§ Text section
This grammar now is right recursive. Note that it immediately is a lot more difficult to read.

In practice, left-recursion might happen indirectly with many other steps in-between. This makes it a hard problem to look out for. But trying to solve it makes your grammar harder to read.

As Section 2.5 of the Dragon Book states:

We appear to have a conflict: on the one hand we need a grammar that facilitates translation, on the other hand we need a significantly different grammar that facilitates parsing. The solution is to begin with the grammar for easy translation and carefully transform it to facilitate parsing. By eliminating the left recursion we can obtain a grammar suitable for use in a predictive recursive-descent translator.

LR-style parsers do not have the problem of this left-recursion, as they build the tree from the bottom-up. However, the mental translation of a grammar like above to an LR-style parser (which is often implemented as a Finite-State Automaton)
is very hard (and error-prone) to do, as often there are hundreds or thousands of states + state transitions to consider. This is why LR-style parsers are usually generated by a Parser Generator, which is also known as a 'compiler compiler'.

How to resolve Ambiguities

We saw two methods to resolve Left-recursion ambiguities above: 1) rewrite the syntax 2) use an LR-parser.

But there are other kinds of ambiguities which are harder to solve: What if two different rules are equally applicable at the same time?

Some common examples are:

Both LL-style and LR-style parsers have problems with these. Problems with parsing arithmetic expressions can be solved by introducing operator precedence. In a similar way, other problems like the Dangling Else can be solved, by picking one precedence behaviour and sticking with it. (In C/C++, for instance, the dangling else always belongs to the closest 'if').

Another 'solution' to this is to use Parser Expression Grammar (PEG): This is similar to the BNF-grammar used above, but in the case of an ambiguity, always 'pick the first'. Of course, this does not really 'solve' the problem, but rather hide that an ambiguity actually exists: The end users might not know which choice the parser makes, and this might lead to unexpected results.

More information that is a whole lot more in-depth than this post, including why it is impossible in general to know if your grammar does not have any ambiguities and the implications of this is the wonderful blog article LL and LR in context: Why parsing tools are hard. I can highly recommend it; it helped me a lot to understand all the things I am talking about right now.

50 years of research

But life goes on. It turned out that 'normal' LR-style parsers implemented as finite state automatons often needed thousands of states + transitions, which was a problem in program size. So, variants such as Simple LR (SLR) and LALR (Look-ahead LR) were written that combine other techniques to make the automaton smaller, reducing the disk and memory footprint of the parser programs.

Also, another way to resolve the ambiguities listed above is to use generalized techniques in which, in the case of an ambiguity, both possibilities are kept and parsed: Either one might fail to parse down the line (in which case the other possibility is the 'correct' one), as well as returning both (and in this way showing that an ambiguity exists) in the case they both are correct.

Interestingly, after the Generalized LR algorithm was described, it turned out that a similar approach could be used to implement Generalized LL parsers, which is similarly fast ( $O(n^3)$ time complexity for ambiguous grammars, $ O(n) $ for completely unambiguous grammars, albeit with more bookkeeping than a simple (LA)LR parser, which means a higher constant-factor) but again allow a parser to be written in recursive descent (top-down) style that is a lot more natural to write and debug.

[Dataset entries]
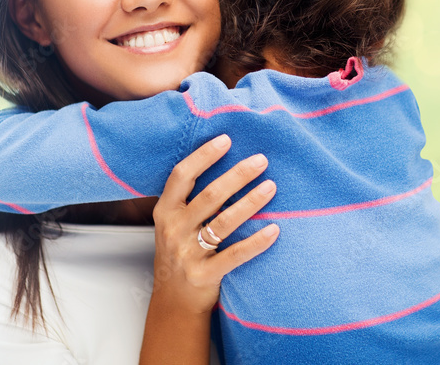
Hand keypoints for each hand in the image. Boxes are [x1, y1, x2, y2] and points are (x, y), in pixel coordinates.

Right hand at [149, 133, 279, 313]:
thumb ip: (192, 198)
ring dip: (250, 202)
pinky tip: (274, 230)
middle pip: (209, 196)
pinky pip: (235, 255)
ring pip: (223, 222)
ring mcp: (187, 254)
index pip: (181, 176)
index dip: (203, 156)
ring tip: (271, 187)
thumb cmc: (181, 251)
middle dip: (237, 175)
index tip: (227, 139)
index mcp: (165, 211)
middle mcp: (173, 230)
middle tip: (261, 160)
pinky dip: (256, 242)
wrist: (174, 299)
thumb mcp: (175, 222)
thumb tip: (229, 162)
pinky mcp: (204, 274)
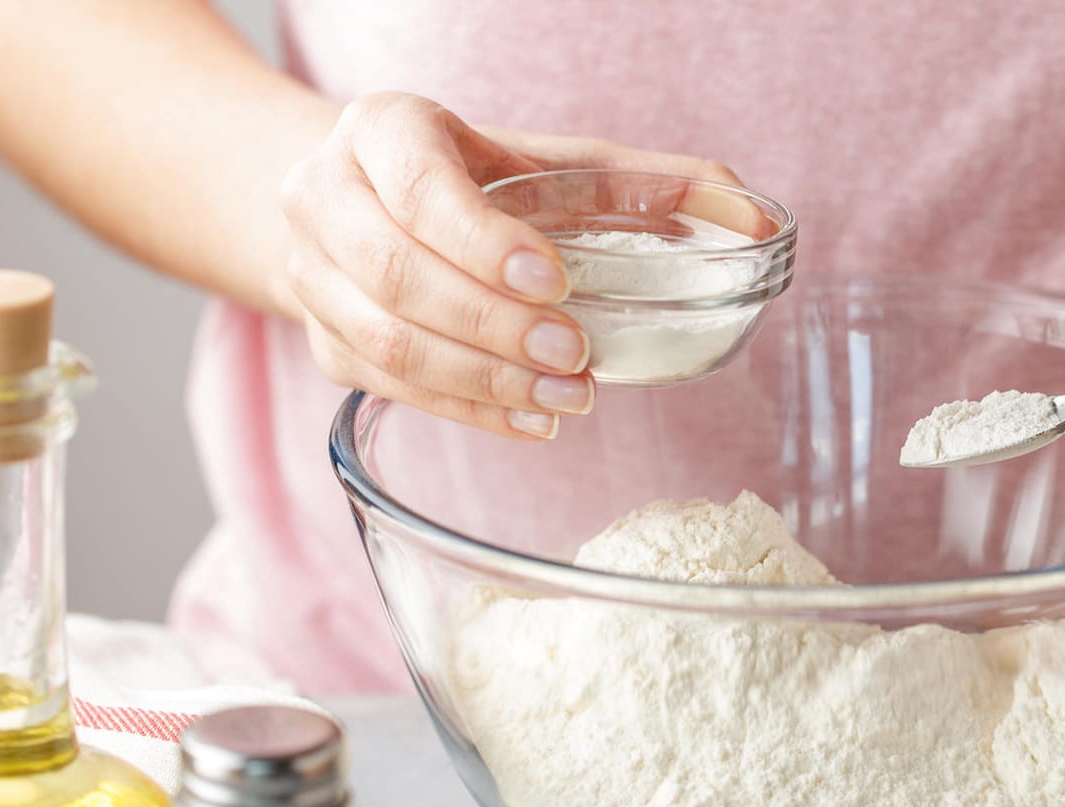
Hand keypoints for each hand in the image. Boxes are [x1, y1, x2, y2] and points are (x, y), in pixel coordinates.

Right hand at [279, 92, 742, 438]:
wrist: (364, 199)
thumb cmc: (477, 179)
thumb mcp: (553, 164)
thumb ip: (649, 184)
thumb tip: (753, 215)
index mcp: (382, 129)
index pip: (421, 187)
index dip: (484, 240)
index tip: (556, 281)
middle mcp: (326, 194)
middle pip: (399, 275)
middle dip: (495, 326)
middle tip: (578, 355)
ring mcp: (311, 274)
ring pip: (386, 341)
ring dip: (484, 379)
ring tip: (568, 398)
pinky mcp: (322, 341)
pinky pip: (389, 387)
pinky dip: (467, 409)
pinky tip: (532, 419)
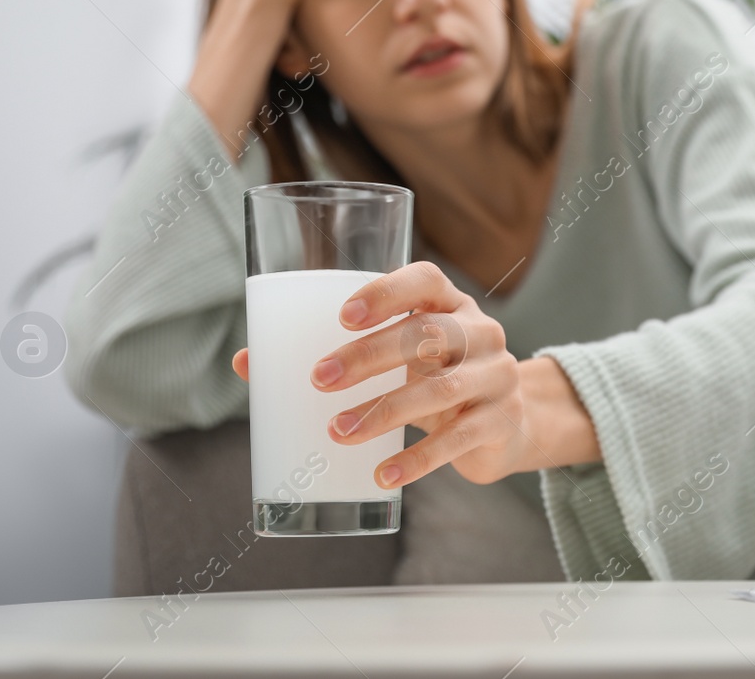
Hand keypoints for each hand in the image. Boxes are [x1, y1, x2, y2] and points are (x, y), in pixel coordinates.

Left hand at [231, 261, 530, 487]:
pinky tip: (383, 474)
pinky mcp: (501, 421)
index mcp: (451, 304)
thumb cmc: (434, 379)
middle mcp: (480, 333)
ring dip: (384, 411)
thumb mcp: (399, 359)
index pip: (426, 280)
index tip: (342, 316)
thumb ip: (338, 355)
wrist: (508, 425)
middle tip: (319, 380)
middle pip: (427, 334)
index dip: (386, 293)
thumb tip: (246, 363)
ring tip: (339, 432)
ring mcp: (497, 377)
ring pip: (441, 390)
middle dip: (369, 356)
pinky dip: (417, 460)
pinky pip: (459, 439)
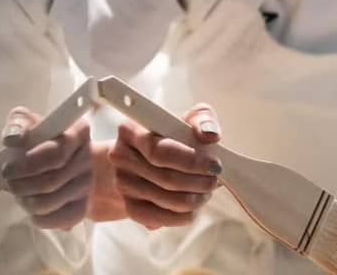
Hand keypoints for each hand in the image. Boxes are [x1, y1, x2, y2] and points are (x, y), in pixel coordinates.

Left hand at [0, 106, 92, 229]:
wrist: (50, 156)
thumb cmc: (36, 138)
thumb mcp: (27, 122)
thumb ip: (18, 124)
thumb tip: (13, 138)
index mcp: (79, 131)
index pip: (57, 153)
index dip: (29, 163)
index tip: (7, 166)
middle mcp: (88, 158)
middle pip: (50, 182)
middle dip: (21, 184)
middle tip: (8, 179)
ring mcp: (87, 185)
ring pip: (47, 204)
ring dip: (24, 199)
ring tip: (19, 188)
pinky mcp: (81, 208)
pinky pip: (51, 221)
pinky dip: (34, 215)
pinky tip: (31, 200)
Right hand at [108, 103, 221, 229]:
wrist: (143, 157)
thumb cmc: (169, 134)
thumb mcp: (186, 119)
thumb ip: (202, 120)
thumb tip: (210, 135)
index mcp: (131, 129)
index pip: (158, 151)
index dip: (190, 160)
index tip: (214, 163)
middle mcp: (121, 157)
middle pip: (165, 179)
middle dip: (199, 181)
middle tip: (215, 178)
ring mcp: (123, 185)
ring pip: (168, 201)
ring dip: (196, 198)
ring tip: (208, 188)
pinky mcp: (130, 208)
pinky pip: (164, 218)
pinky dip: (186, 214)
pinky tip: (195, 202)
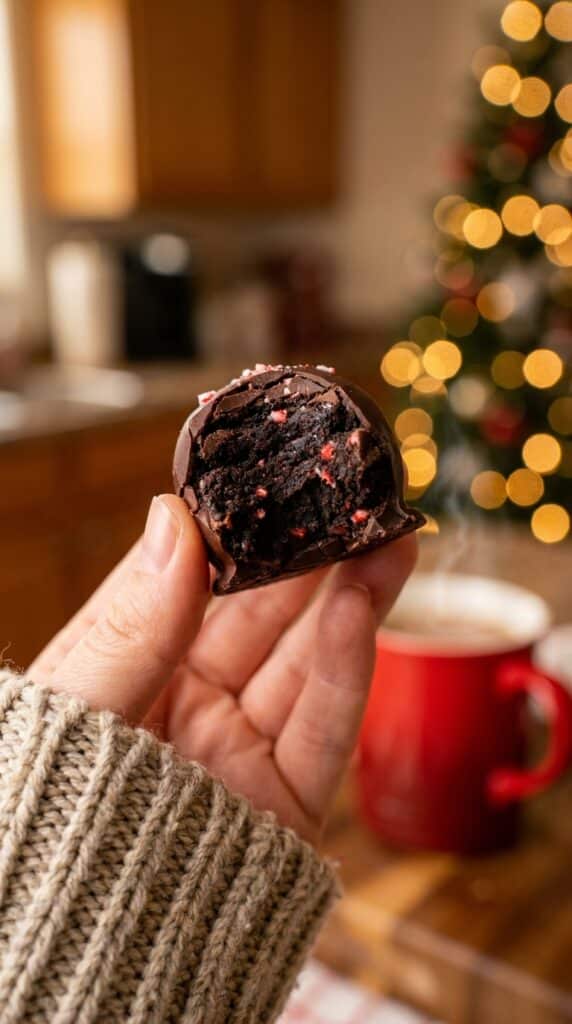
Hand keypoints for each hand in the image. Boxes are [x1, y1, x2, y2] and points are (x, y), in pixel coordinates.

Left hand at [30, 495, 415, 843]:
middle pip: (258, 612)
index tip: (267, 476)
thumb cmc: (47, 813)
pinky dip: (346, 665)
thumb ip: (131, 622)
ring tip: (384, 536)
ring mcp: (237, 747)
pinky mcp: (282, 799)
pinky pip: (321, 726)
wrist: (79, 947)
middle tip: (348, 495)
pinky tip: (361, 606)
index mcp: (128, 666)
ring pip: (303, 658)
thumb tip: (172, 517)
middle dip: (307, 553)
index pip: (184, 579)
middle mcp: (187, 700)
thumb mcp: (77, 708)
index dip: (229, 526)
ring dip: (349, 595)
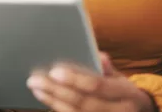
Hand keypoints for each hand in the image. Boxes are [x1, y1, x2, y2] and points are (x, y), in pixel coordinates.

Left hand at [27, 52, 156, 111]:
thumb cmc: (125, 94)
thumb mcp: (122, 79)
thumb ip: (108, 68)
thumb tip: (98, 55)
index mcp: (126, 93)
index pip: (97, 86)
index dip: (75, 79)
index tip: (54, 71)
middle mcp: (119, 111)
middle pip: (83, 102)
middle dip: (57, 91)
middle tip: (35, 79)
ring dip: (53, 101)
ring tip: (36, 88)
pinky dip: (59, 110)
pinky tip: (47, 100)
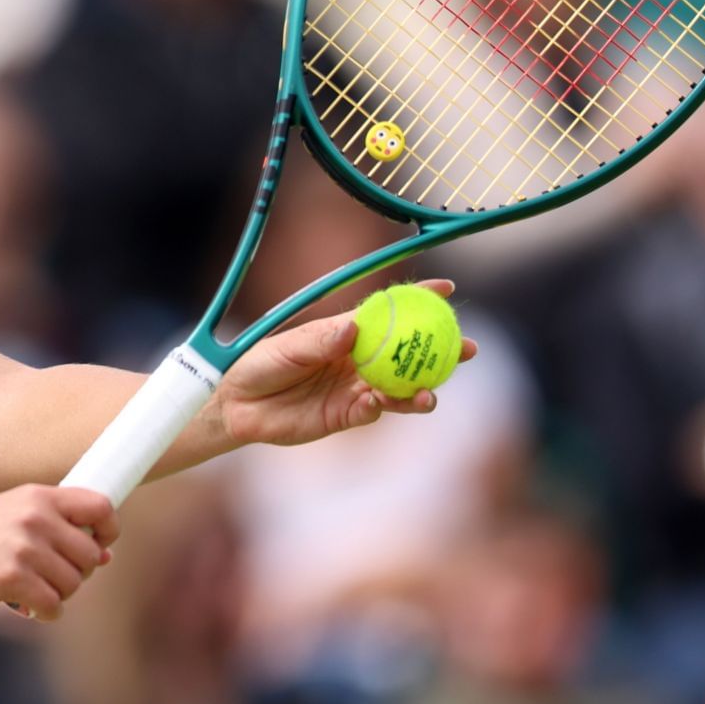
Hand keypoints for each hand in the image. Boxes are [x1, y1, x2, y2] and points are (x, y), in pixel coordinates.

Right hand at [0, 485, 117, 621]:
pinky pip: (54, 605)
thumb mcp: (15, 516)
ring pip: (74, 583)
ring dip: (57, 595)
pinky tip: (26, 608)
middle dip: (76, 574)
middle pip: (90, 556)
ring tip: (32, 590)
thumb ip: (58, 528)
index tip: (96, 546)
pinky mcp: (11, 577)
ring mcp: (23, 547)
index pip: (102, 506)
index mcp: (40, 496)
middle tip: (48, 577)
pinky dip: (45, 613)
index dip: (108, 531)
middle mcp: (35, 516)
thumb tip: (106, 556)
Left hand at [217, 278, 476, 447]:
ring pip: (400, 387)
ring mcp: (354, 387)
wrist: (236, 405)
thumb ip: (319, 341)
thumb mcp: (286, 348)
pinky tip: (376, 403)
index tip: (448, 288)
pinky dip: (380, 408)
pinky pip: (373, 412)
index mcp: (345, 331)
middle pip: (408, 353)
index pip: (388, 312)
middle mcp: (357, 358)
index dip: (420, 299)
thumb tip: (353, 329)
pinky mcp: (346, 416)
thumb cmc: (257, 364)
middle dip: (441, 350)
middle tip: (468, 348)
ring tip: (431, 392)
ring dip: (420, 388)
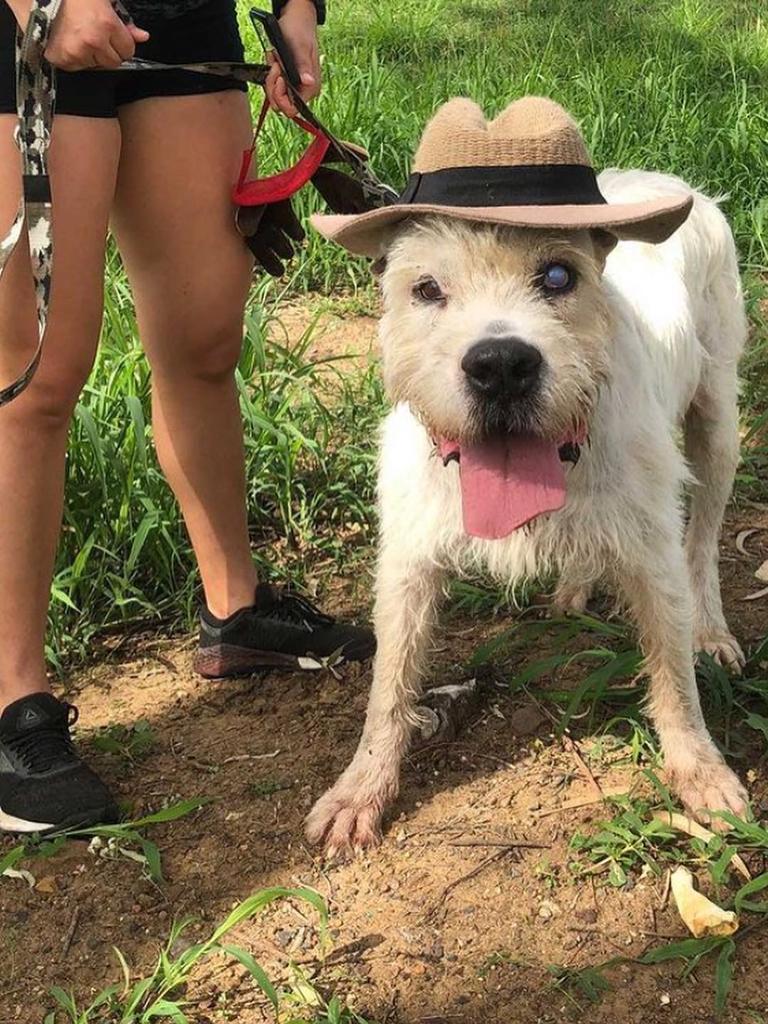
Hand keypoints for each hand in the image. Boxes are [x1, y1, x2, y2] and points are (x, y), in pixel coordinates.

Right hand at [44, 0, 148, 69]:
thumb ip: (125, 23)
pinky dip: (75, 59)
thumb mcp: (105, 2)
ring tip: (80, 36)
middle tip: (95, 35)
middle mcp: (93, 41)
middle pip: (114, 62)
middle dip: (108, 51)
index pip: (128, 51)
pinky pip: (78, 68)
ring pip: (96, 66)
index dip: (122, 44)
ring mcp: (76, 52)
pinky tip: (69, 42)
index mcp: (106, 24)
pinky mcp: (62, 59)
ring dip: (91, 56)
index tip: (112, 36)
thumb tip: (143, 37)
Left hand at [264, 0, 319, 117]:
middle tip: (275, 65)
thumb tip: (309, 82)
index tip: (279, 77)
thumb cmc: (300, 30)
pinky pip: (272, 87)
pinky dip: (269, 75)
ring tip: (275, 60)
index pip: (292, 109)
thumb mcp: (300, 47)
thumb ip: (303, 66)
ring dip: (270, 79)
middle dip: (273, 87)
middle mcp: (303, 91)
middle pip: (281, 105)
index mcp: (310, 88)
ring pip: (274, 97)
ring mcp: (294, 87)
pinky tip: (274, 61)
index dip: (281, 97)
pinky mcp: (286, 82)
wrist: (296, 20)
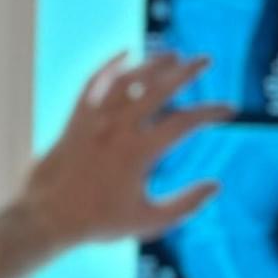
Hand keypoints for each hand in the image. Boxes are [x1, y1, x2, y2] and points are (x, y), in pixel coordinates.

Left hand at [15, 51, 235, 254]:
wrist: (47, 217)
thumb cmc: (99, 222)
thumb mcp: (148, 222)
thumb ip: (186, 204)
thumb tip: (216, 185)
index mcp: (137, 153)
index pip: (184, 123)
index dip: (210, 112)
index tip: (230, 109)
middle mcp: (116, 129)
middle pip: (156, 88)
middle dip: (185, 71)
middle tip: (205, 59)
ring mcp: (94, 120)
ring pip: (126, 80)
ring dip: (151, 63)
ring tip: (172, 54)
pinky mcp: (76, 118)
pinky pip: (93, 82)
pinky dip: (110, 66)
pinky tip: (126, 54)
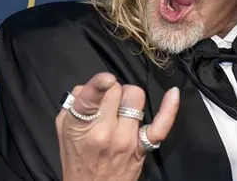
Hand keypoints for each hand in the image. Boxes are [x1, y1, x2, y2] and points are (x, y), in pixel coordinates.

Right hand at [55, 72, 179, 180]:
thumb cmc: (76, 157)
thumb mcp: (64, 128)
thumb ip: (76, 102)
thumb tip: (93, 85)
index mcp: (80, 126)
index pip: (92, 97)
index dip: (100, 83)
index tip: (107, 79)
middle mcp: (104, 131)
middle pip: (116, 90)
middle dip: (112, 90)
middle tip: (107, 102)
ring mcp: (126, 139)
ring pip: (136, 97)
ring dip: (129, 96)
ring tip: (122, 107)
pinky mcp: (143, 146)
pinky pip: (161, 124)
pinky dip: (169, 108)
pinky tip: (173, 93)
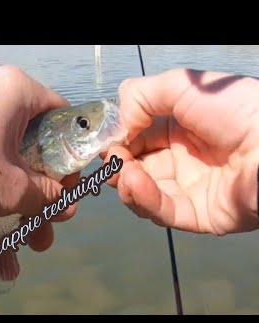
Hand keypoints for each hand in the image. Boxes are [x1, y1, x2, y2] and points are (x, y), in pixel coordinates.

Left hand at [0, 65, 79, 250]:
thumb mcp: (9, 186)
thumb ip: (45, 196)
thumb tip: (66, 204)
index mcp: (18, 94)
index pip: (61, 121)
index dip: (69, 160)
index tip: (65, 193)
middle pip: (29, 155)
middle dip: (35, 205)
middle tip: (39, 239)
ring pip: (0, 172)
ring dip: (6, 219)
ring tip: (7, 262)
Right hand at [104, 68, 258, 234]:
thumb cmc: (238, 111)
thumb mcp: (183, 86)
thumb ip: (139, 96)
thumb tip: (115, 126)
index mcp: (179, 129)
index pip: (136, 138)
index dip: (118, 140)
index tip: (106, 141)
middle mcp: (181, 159)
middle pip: (135, 168)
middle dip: (117, 165)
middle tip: (113, 160)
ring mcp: (189, 188)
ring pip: (143, 194)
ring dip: (126, 183)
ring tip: (124, 171)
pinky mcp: (198, 215)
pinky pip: (163, 211)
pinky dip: (143, 199)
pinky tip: (133, 182)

§ Task to complete
Return verbatim everything in the passage on parsing from "As Section 2.5" down to "predictive recursive-descent translator.".

§ Task output
As Section 2.5 of the Dragon Book states:

We appear to have a conflict: on the one hand we need a grammar that facilitates translation, on the other hand we need a significantly different grammar that facilitates parsing. The solution is to begin with the grammar for easy translation and carefully transform it to facilitate parsing. By eliminating the left recursion we can obtain a grammar suitable for use in a predictive recursive-descent translator.